> _Work instruction_
Exact copies of the records below are needed, free of pictures.

> _Exercise input_
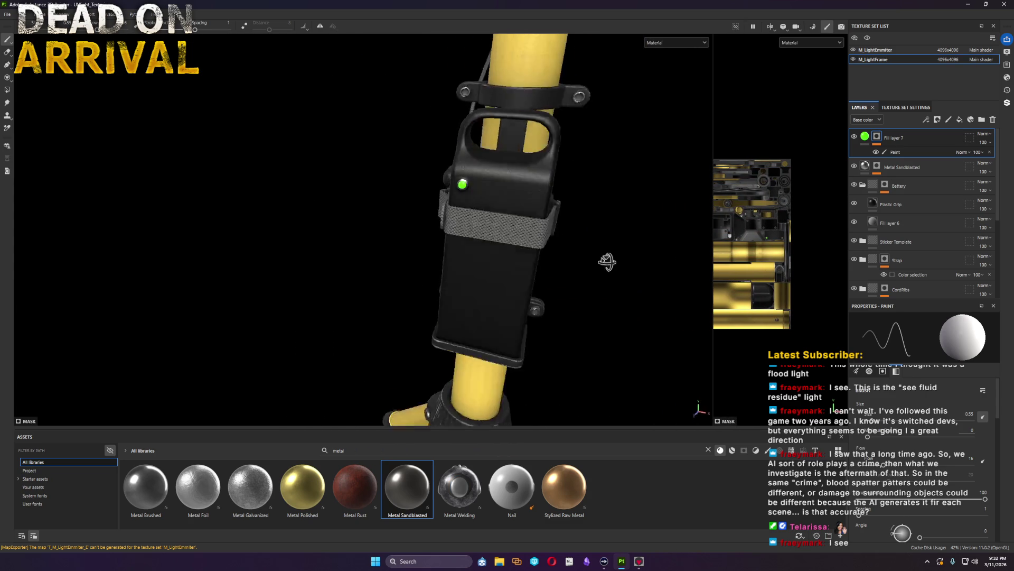
scroll(531, 289, "down", 5)
left_click_drag(484, 224, 443, 234, "alt")
scroll(444, 233, "up", 3)
scroll(452, 269, "up", 3)
scroll(465, 333, "up", 3)
scroll(509, 356, "up", 2)
scroll(509, 355, "down", 3)
scroll(475, 286, "down", 2)
scroll(444, 224, "down", 2)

> _Output of the task_
scroll(531, 289, "down", 5)
left_click_drag(484, 224, 443, 234, "alt")
scroll(444, 233, "up", 3)
scroll(452, 269, "up", 3)
scroll(465, 333, "up", 3)
scroll(509, 356, "up", 2)
scroll(509, 355, "down", 3)
scroll(475, 286, "down", 2)
scroll(444, 224, "down", 2)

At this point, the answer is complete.